===== TEXTE SOURCE

Jésus ne réprime pas cet élan de foi qu’il a lui-même provoqué, mais songeant à tous ceux qui viendront à lui après son retour dans la gloire, pensant à l’Église qui va s’établir non sur la vue, mais sur le témoignage des apôtres, il prononce cette parole (au bénéfice de laquelle s’est certainement mis l’apôtre Jean, convaincu avant d’avoir vu le Ressuscité) qui est pour tous les croyants à travers tous les siècles la plus merveilleuse des béatitudes : « Heureux ceux qui n’ont pas vu et qui ont cru! » (Jn 20.29).

==========
===== LISTE DES DONNÉES

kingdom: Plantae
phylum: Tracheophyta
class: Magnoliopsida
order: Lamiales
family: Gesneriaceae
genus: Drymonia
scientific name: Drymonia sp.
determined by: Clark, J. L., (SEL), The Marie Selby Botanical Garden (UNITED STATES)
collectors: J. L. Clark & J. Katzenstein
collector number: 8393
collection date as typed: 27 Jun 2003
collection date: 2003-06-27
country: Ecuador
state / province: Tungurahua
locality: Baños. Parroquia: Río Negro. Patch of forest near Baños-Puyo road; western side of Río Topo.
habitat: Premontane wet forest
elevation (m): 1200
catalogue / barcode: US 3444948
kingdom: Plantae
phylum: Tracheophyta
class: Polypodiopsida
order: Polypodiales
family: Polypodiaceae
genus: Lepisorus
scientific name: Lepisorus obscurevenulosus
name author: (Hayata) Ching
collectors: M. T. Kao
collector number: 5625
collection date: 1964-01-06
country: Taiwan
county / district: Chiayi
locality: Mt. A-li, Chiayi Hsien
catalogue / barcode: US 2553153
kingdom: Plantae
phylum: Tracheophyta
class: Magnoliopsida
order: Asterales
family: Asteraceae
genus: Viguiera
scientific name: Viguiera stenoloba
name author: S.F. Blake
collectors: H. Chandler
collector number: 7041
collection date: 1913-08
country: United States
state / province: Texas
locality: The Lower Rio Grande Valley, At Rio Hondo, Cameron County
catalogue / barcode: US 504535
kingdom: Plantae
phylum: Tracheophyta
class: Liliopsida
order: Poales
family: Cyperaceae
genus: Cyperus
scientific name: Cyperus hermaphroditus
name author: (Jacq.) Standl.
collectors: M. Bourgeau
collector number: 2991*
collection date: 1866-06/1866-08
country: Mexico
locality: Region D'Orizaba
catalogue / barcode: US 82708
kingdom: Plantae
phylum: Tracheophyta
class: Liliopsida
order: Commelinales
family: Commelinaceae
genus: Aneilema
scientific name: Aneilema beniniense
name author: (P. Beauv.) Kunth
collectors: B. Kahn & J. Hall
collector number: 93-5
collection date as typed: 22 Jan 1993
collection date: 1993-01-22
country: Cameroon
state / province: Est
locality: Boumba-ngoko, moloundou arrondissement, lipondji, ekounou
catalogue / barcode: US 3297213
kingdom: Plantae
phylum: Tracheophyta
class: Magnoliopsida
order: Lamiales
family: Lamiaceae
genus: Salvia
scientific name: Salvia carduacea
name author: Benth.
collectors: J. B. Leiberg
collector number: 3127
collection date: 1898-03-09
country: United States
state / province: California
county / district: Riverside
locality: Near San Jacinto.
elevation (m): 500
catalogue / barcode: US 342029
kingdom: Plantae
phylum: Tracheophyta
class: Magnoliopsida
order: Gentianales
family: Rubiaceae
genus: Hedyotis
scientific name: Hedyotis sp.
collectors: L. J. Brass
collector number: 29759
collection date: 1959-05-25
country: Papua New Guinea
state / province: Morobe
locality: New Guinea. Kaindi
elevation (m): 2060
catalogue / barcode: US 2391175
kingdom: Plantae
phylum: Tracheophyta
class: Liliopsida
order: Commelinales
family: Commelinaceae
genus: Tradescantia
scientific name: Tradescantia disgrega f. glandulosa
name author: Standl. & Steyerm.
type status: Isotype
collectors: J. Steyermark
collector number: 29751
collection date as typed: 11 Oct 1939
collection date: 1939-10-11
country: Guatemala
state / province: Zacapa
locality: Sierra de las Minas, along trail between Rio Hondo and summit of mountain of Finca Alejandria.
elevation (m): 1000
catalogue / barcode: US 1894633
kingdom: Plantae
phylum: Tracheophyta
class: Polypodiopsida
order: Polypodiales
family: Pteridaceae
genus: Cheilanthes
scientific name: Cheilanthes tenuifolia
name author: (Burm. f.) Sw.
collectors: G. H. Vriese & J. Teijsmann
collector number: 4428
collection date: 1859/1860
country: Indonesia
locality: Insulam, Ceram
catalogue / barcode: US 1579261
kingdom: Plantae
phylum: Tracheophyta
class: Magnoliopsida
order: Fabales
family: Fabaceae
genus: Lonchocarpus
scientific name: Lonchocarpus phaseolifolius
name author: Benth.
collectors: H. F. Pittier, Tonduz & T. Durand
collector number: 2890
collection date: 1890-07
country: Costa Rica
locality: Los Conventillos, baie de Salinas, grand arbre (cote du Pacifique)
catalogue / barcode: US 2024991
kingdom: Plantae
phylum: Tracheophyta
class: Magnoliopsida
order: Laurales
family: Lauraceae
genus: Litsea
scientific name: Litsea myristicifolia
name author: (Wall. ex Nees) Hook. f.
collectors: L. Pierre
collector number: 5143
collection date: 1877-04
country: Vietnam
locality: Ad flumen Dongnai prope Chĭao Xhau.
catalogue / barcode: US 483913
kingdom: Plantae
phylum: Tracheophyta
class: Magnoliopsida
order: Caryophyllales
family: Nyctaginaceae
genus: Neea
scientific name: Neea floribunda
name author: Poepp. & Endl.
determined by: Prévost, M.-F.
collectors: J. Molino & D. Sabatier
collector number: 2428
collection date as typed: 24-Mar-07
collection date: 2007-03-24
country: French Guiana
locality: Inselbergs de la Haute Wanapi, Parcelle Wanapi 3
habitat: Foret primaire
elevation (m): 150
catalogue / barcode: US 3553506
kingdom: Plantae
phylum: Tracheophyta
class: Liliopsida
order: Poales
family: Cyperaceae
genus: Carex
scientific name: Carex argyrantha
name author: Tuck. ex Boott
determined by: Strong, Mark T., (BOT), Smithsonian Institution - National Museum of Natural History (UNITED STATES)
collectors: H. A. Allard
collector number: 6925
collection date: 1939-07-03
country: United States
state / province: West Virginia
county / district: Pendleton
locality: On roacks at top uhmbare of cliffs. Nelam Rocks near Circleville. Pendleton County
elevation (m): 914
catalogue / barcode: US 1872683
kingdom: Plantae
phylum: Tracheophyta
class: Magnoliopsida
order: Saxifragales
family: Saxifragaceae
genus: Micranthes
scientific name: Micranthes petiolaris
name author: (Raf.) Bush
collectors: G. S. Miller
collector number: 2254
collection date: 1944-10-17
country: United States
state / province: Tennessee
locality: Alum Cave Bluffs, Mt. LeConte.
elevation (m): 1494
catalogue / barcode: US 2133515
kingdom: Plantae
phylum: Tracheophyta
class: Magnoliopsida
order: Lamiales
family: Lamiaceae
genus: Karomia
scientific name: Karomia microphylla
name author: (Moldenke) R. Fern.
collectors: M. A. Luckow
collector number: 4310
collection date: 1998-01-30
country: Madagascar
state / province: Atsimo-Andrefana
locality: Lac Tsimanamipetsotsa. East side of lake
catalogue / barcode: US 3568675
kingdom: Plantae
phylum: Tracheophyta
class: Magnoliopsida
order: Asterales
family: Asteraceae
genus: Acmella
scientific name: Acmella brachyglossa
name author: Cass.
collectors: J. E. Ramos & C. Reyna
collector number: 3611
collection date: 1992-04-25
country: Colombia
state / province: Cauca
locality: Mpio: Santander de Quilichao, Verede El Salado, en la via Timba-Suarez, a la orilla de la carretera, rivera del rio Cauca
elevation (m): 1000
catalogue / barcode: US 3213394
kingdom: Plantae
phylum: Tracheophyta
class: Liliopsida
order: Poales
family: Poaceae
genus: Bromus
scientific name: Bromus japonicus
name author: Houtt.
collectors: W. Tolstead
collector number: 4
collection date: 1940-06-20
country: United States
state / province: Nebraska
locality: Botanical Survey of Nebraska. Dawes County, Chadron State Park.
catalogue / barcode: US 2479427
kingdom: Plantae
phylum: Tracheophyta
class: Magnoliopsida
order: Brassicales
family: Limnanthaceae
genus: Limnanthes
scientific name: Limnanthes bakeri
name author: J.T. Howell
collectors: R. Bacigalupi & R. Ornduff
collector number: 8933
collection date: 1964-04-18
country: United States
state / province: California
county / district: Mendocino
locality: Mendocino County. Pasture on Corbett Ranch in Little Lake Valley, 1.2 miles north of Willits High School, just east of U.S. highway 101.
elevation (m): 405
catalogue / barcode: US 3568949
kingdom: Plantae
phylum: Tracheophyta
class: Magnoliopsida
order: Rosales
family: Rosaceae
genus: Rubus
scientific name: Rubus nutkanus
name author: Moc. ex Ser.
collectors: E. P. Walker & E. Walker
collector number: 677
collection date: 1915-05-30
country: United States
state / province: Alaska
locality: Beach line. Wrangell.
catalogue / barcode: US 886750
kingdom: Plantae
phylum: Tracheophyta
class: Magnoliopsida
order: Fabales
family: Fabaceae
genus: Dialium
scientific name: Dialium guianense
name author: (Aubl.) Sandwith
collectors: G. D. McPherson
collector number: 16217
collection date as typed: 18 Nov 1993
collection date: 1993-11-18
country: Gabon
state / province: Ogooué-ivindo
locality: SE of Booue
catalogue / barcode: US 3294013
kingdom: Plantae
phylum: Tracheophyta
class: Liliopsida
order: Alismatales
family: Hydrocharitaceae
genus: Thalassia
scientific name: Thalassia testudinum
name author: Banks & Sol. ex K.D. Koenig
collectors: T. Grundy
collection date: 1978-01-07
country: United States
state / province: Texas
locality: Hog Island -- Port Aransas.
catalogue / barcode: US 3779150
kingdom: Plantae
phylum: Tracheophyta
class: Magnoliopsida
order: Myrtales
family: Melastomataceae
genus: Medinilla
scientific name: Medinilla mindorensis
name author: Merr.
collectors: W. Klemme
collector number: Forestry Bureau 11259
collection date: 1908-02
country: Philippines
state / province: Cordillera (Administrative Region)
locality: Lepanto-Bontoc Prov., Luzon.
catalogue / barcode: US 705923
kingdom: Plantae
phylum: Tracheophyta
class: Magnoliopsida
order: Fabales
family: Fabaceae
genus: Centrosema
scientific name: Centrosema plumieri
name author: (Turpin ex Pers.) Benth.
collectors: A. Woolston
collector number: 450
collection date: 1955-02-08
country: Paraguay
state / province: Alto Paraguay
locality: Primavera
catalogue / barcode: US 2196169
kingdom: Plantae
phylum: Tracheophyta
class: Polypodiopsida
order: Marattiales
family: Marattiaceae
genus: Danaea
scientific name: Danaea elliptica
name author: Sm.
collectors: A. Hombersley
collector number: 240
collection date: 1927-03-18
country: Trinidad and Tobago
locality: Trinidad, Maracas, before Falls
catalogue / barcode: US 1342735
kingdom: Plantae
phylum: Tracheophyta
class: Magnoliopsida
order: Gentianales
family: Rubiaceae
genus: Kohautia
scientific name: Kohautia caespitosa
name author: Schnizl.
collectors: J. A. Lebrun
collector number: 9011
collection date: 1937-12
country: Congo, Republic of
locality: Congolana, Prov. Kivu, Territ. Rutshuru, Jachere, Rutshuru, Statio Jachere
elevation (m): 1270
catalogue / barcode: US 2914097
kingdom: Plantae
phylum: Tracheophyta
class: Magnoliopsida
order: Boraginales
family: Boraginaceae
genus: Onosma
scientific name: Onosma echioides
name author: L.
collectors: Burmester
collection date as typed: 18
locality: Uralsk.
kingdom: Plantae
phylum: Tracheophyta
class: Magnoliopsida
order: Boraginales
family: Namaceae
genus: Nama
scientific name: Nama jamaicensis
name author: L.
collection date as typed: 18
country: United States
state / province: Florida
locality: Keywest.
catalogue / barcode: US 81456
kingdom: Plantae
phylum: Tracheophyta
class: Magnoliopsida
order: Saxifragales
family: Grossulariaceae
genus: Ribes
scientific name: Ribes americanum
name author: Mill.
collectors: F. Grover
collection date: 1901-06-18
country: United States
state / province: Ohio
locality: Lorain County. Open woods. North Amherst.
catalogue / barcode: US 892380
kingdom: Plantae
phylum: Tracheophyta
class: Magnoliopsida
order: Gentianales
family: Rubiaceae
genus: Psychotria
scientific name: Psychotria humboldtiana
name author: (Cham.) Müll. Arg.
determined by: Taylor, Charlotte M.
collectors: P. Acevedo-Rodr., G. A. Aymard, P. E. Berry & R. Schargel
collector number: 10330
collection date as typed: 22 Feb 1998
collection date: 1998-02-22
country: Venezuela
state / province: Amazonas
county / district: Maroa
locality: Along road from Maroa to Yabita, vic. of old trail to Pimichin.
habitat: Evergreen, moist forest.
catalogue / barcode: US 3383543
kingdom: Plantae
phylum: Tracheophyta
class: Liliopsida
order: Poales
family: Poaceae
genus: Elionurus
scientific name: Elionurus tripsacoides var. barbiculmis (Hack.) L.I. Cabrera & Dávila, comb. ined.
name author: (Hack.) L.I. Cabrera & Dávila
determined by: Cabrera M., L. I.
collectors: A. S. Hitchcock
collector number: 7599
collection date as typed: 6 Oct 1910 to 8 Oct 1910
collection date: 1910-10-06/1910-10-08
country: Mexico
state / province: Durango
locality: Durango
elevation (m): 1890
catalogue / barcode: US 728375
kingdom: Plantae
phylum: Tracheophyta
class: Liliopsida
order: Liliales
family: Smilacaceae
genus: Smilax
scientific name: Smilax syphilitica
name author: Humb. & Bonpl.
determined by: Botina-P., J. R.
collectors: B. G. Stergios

==========

> **TRAVAIL DEMANDÉ**
Relevez, s'il vous plaît, tous les mots et abréviations du texte source qui commencent par une majuscule, dans leur ordre d'apparition.

> **CORRIGÉ RÉDIGÉ**
Jésus, Église, Jean, Ressuscité, Heureux, Jn